E poi ci fu la Grande Inter.

Tutti conoscevano quella squadra. Non importava fossi dell'Inter, del Milan o della Juve. Vincemmo due scudetti e due Coppe dei Campioni consecutive, e nel terzo anno arrivammo in finale a Lisbona ma Jair si infortunò e perdemmo con il Celtic. E poi perdemmo quattro giorni dopo a Mantova. Ci bastava pareggiare per vincere lo Scudetto, ma l'arbitraggio fu disastroso. Avremmo vinto tutto tre anni di fila.

Che ricordi hai di Angelo Moratti?

Famiglia.

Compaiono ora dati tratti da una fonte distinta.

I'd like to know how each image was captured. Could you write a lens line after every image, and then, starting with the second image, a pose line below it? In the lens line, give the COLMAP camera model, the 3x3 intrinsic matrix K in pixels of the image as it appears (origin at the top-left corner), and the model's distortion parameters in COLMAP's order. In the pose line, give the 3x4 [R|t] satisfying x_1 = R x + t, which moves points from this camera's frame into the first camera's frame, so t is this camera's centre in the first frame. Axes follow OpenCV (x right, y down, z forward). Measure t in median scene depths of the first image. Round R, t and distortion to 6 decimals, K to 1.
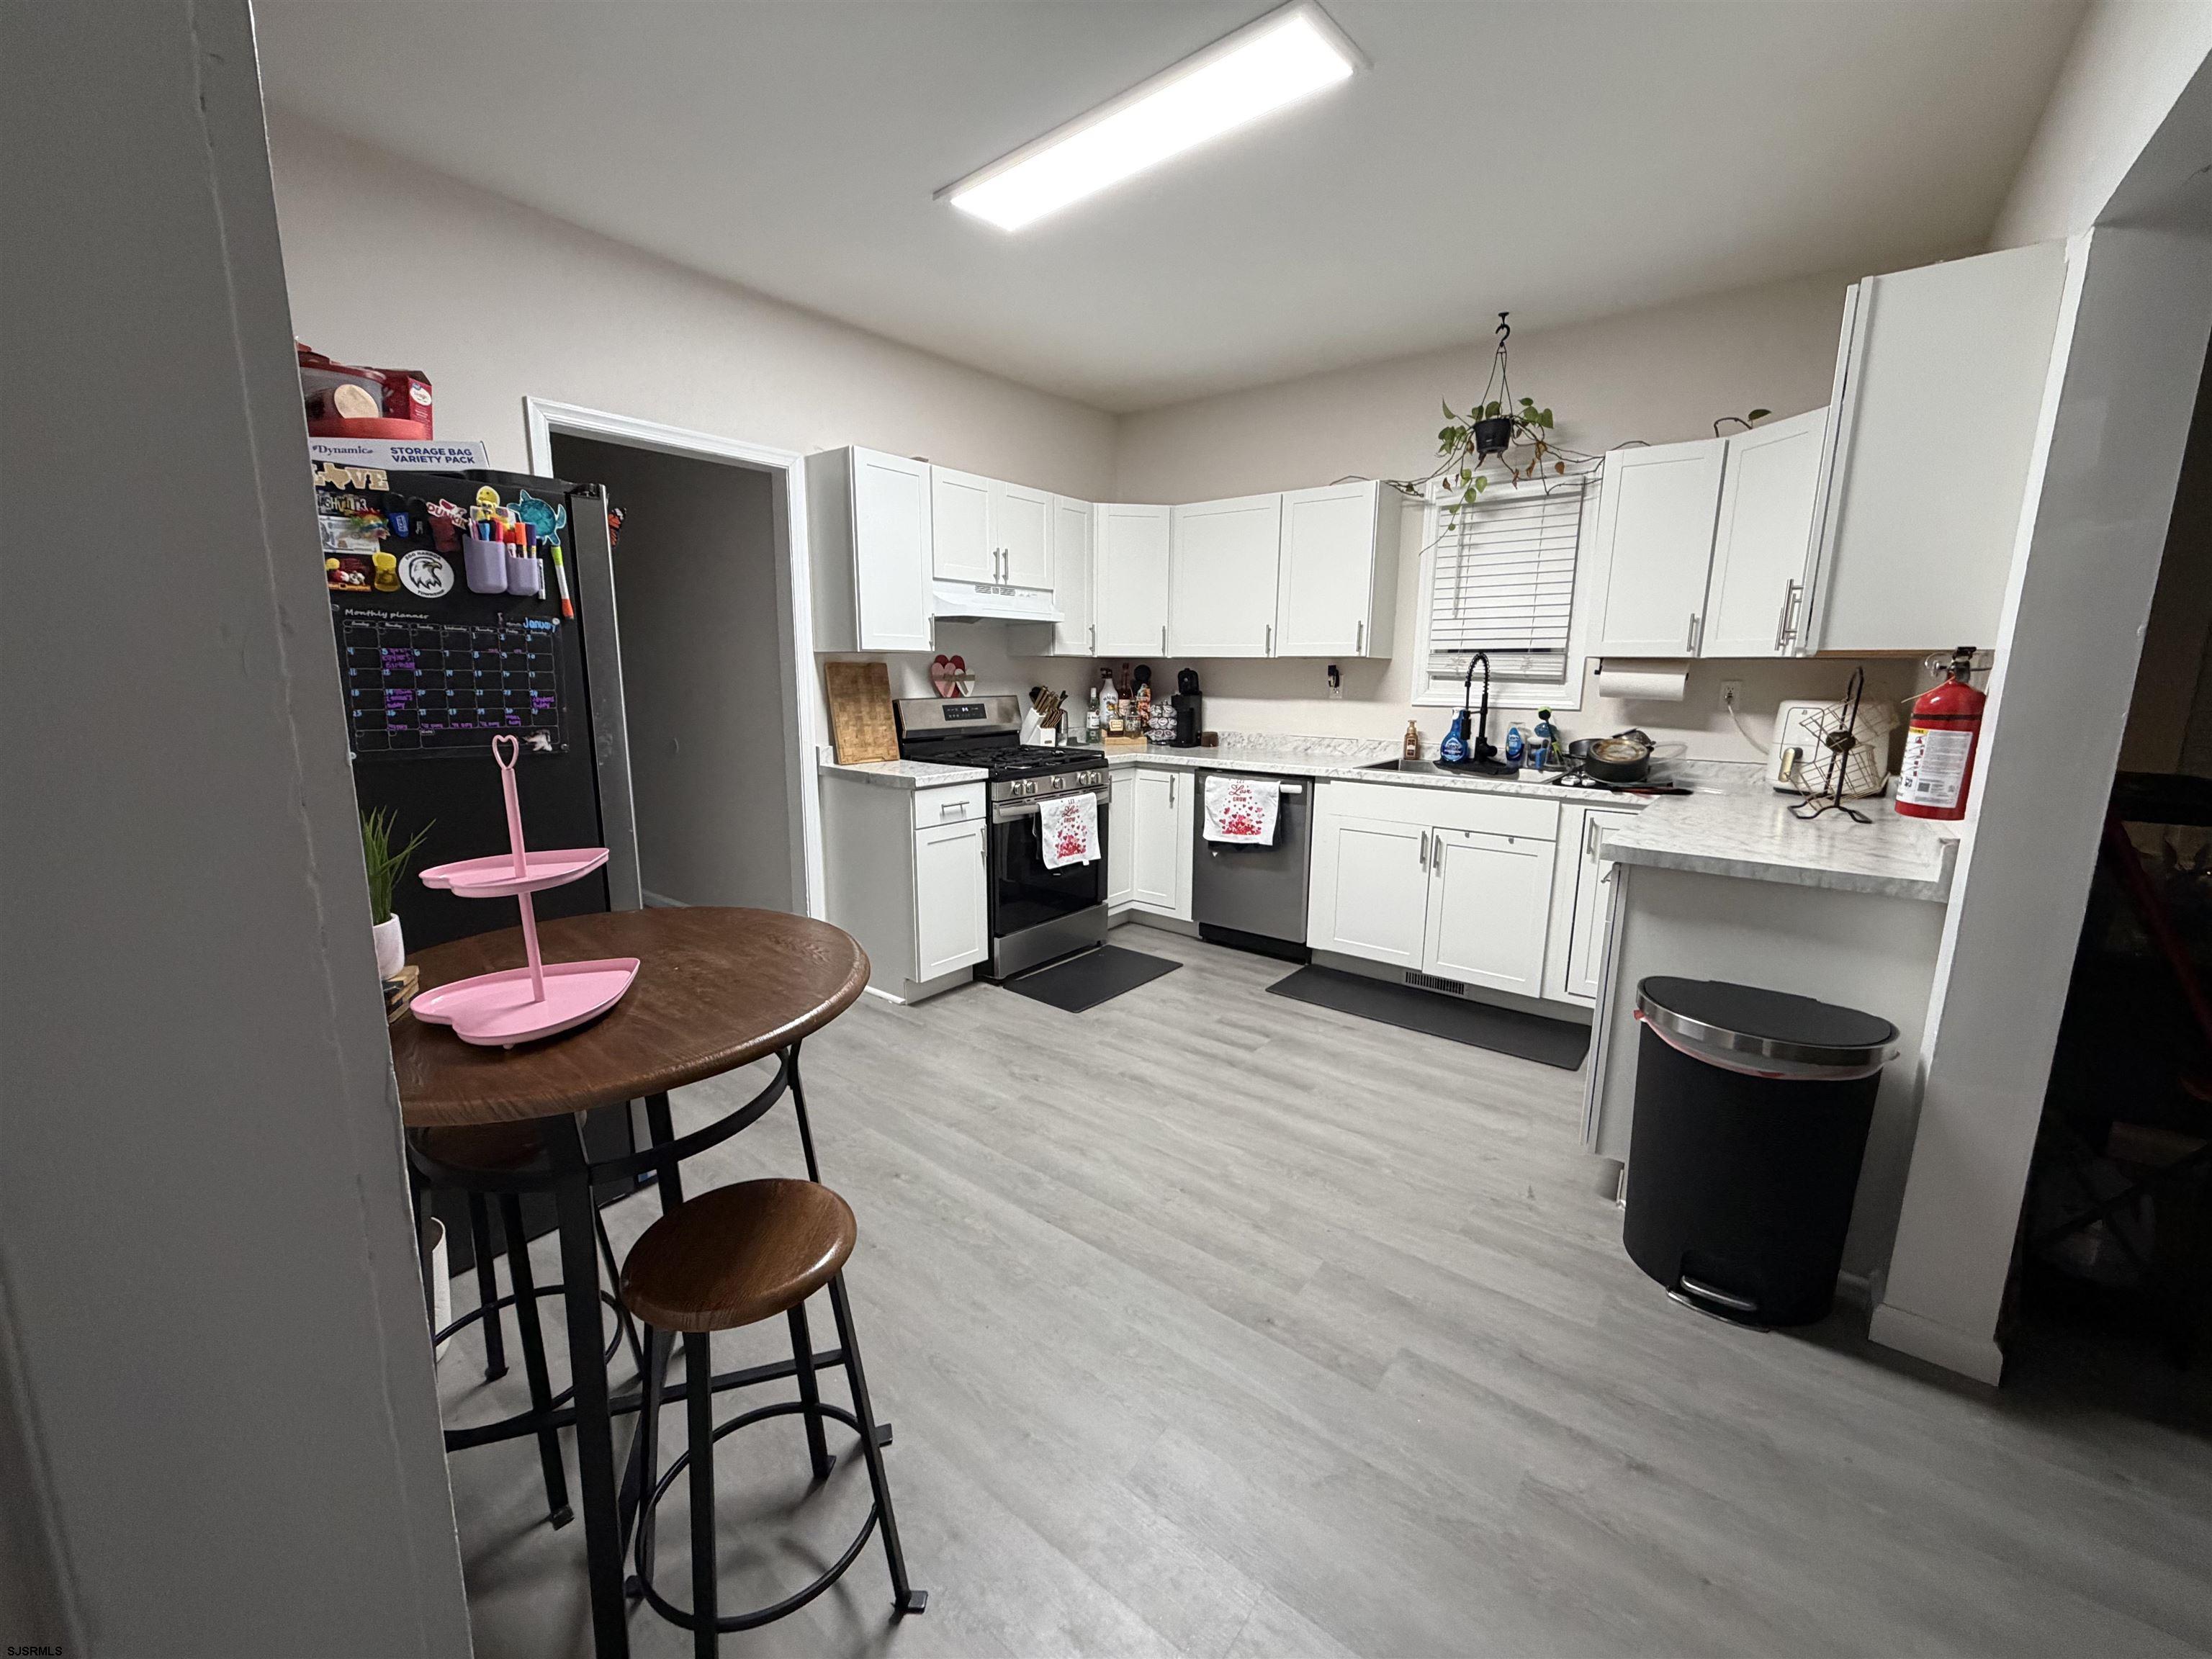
lens RADIAL K [[882.1, 0, 1099.0], [0, 882.1, 835.3], [0, 0, 1]] dist [0.000381, -0.000009]
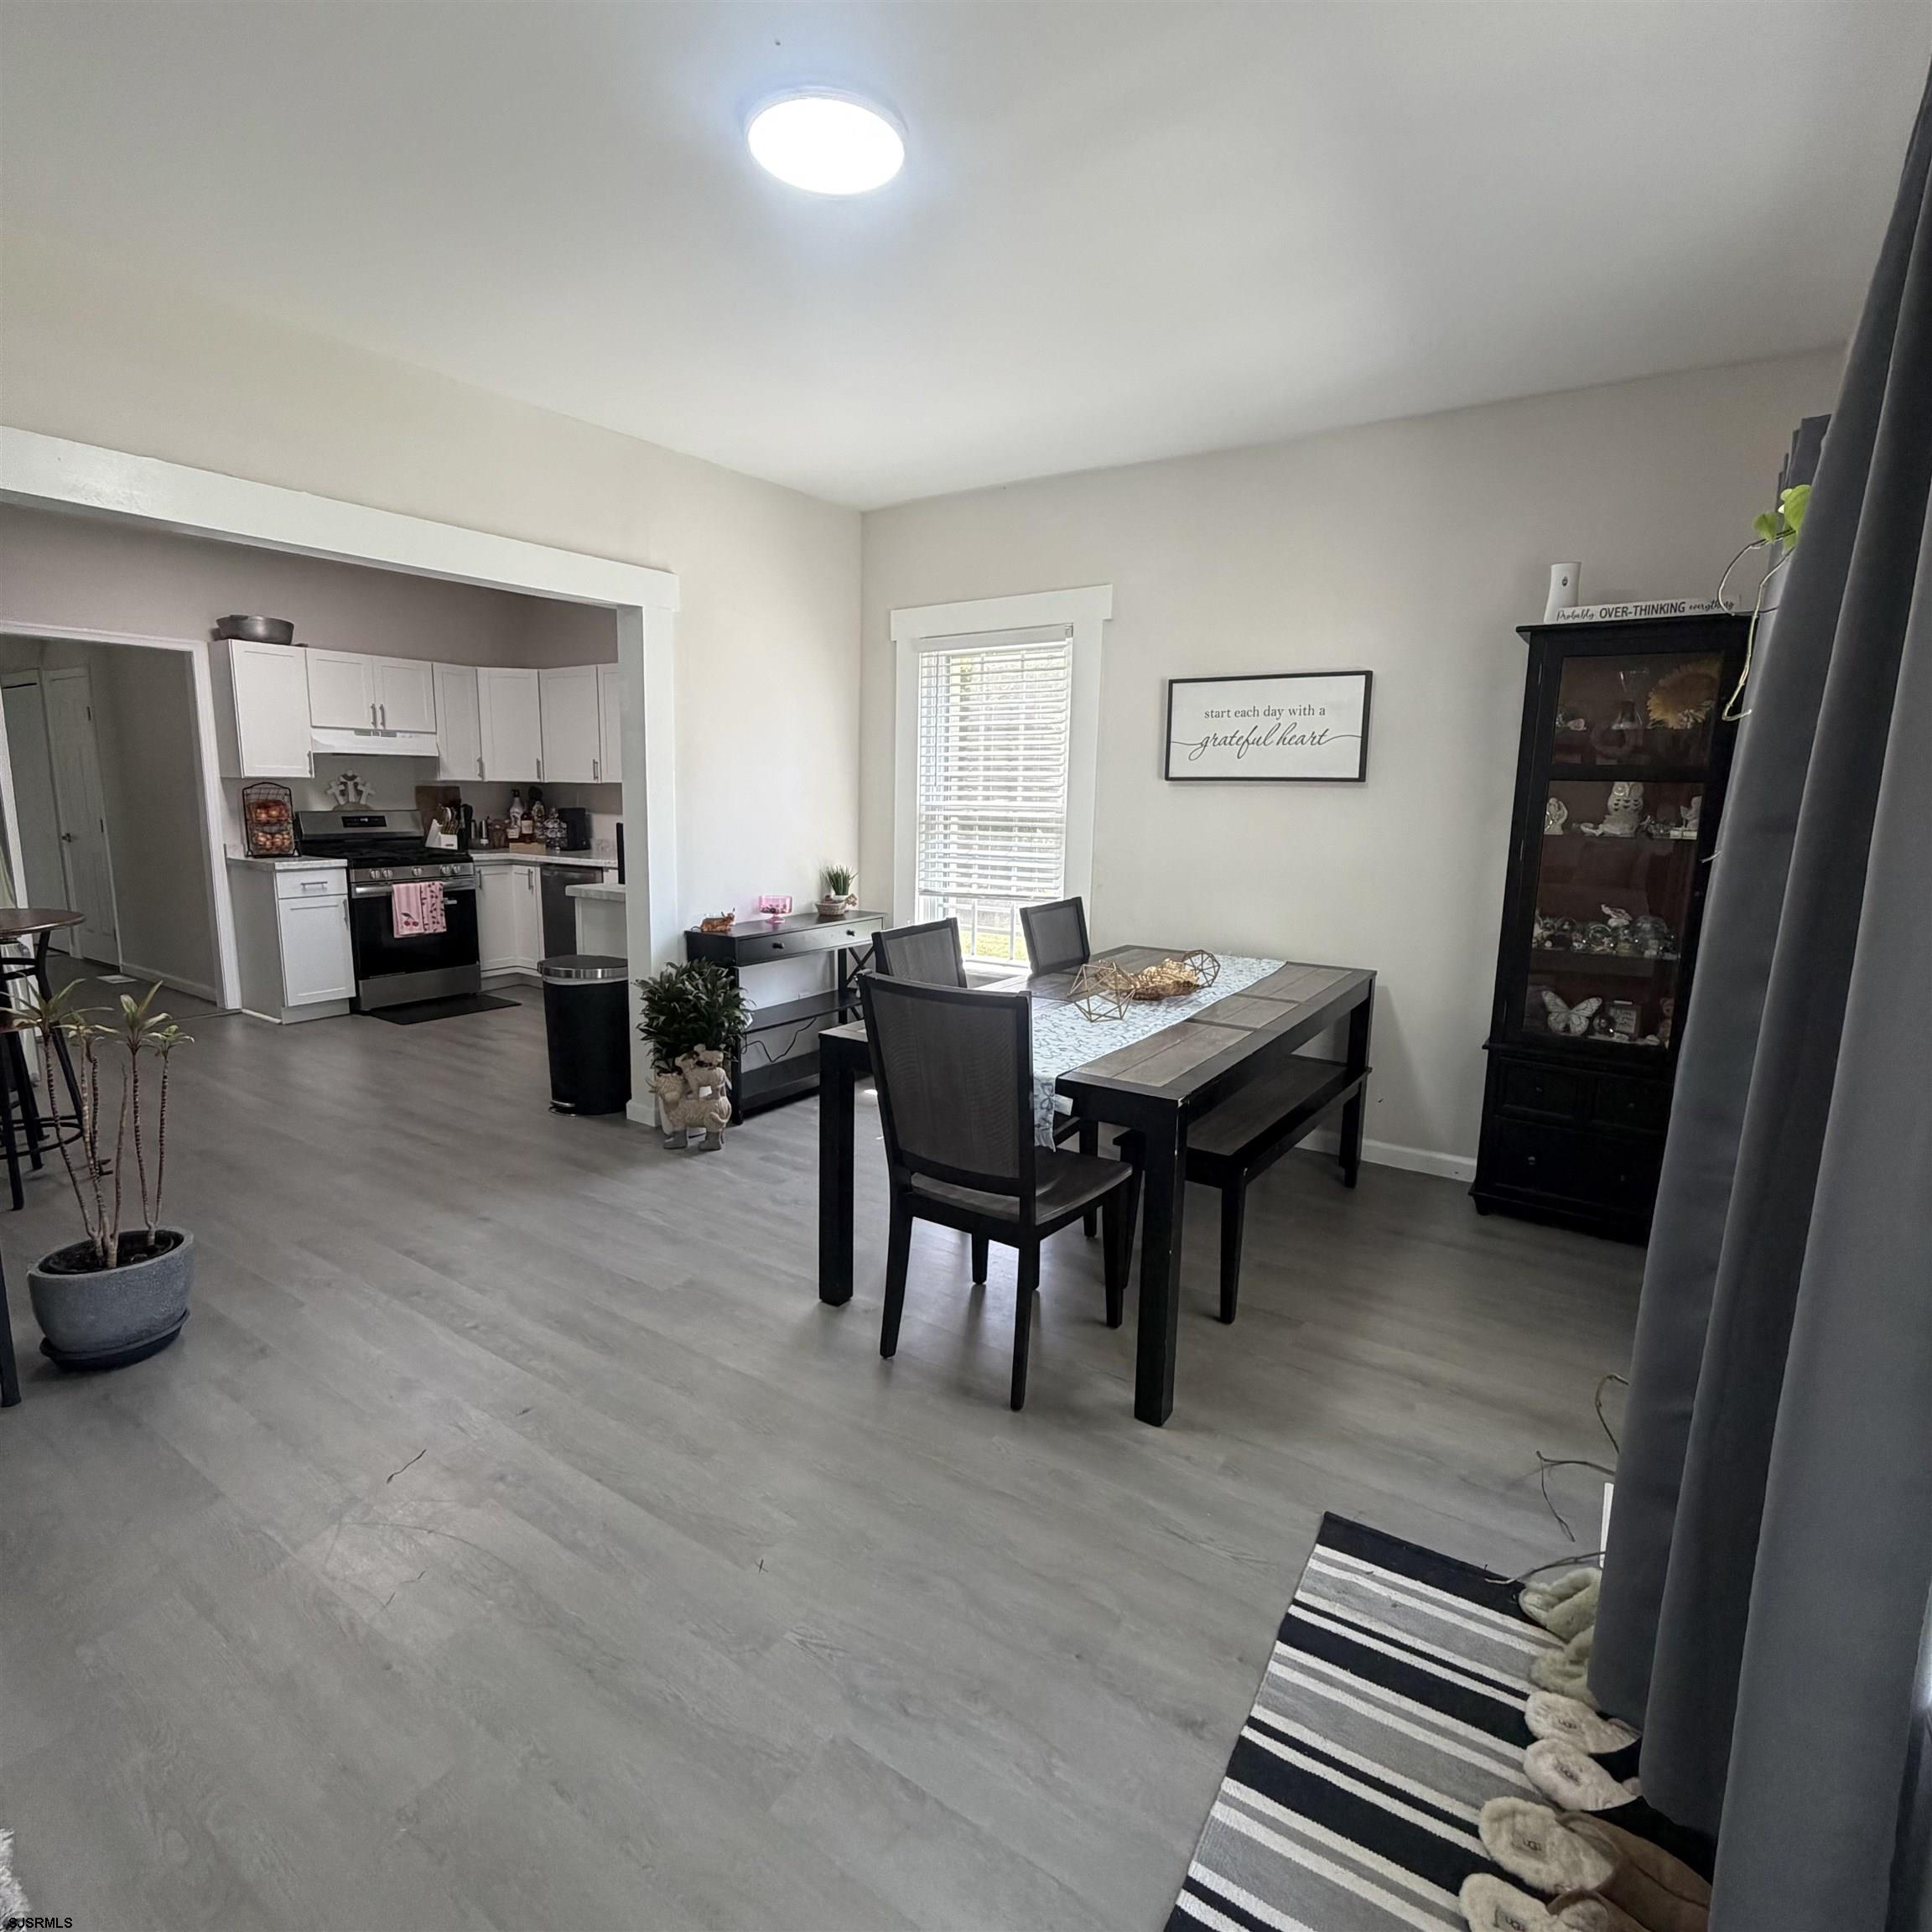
lens RADIAL K [[1043.5, 0, 968.7], [0, 1043.5, 962.7], [0, 0, 1]] dist [0.001276, 0.000592]
pose [[0.997193, -0.004348, 0.074747, 0.715219], [0.005635, 0.999839, -0.017009, 0.119541], [-0.074661, 0.017383, 0.997057, -0.724918]]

Sembravamo tutti figli, nipoti, parenti. L'atmosfera era familiare e questo ci aiutò molto. Non c'era invidia o altro. Era una persona passionale e generosa. Se gli davi qualcosa, te lo ridava indietro. Quando vincemmo la prima Coppa dei Campioni con il Real Madrid, lui la tenne e c'è una foto sua. Dico sempre di non aver mai visto una faccia più felice sul volto di una persona.

Cosa ti rende più felice di quello che ti dicono per strada?

Mi sento amato, ammirato e rispettato. Quando vedi i nonni con i nipoti di sei anni dicono loro: "Quello è il grande Suarez, ha vinto questo, questo e quello". E il nipote dice: "Ma chi sarà questo vecchio?".

 

Come è stato il tuo ritiro?

Avevo 35 anni e Corso 29. Arrivammo terzi, il presidente Fraizzoli mi chiamò e mi disse: "Heriberto Herrera mi ha detto che l'anno prossimo giocherà uno tra te e Corso: non entrambi". Ero sorpreso e gli dissi: "Meno male che è arrivato perché in sei, sette anni abbiamo vinto tutto. Se vuole dividere, divida". Ma resi tutto facile e gli dissi: "Se ascolti l'allenatore, è normale che io vada, ho 35 anni: Corso è nel pieno della carriera". E andai alla Sampdoria, un altro mondo.

 

Andiamo all'attualità. Questo Barcellona ti emoziona?

Quest'anno no. Non è che non mi piaccia, ma non mi emoziona come prima. Ti dico una cosa. Quest'anno le partite migliori il Barcellona le ha giocate senza Messi: Inter e Real Madrid. La squadra si diverte di più, lavora di più e gioca serena. Hanno commesso meno errori rispetto al solito.

Arthur è paragonabile a Xavi?

No, l'ho già detto. Ha fatto un paio di buone partite, ma dobbiamo aspettare. Contro Inter e Real l'ho visto migliorare, ma aspettiamo. Posso sbagliarmi, ma non mi sembra un grande. Lo fosse, sarei il primo a scusarmi.

E Coutinho?

Ha più qualità. Viene dal Liverpool, dove era il top player. Quando arrivi in una squadra dove ci sono tanti top, non è facile: ma ha qualità e gol.

Ricorda te?

Io ero più centrocampista. Iniesta mi assomigliava, ma aveva meno gol, ma ho sempre detto che era Pirlo quello che mi ricordava di più. Giocava corto e lungo.

Con chi ti capivi al meglio?

Erano due: Jair e Mazzola. Erano come leoni sui palloni nello spazio. Mi capivano con lo sguardo. Con Jair, che era due passi avanti a me, sapevo sempre di dovergli mettere la palla nello spazio".

Chi tifi in Barcellona-Inter?

Non saprei... L'Inter, ne ha più bisogno.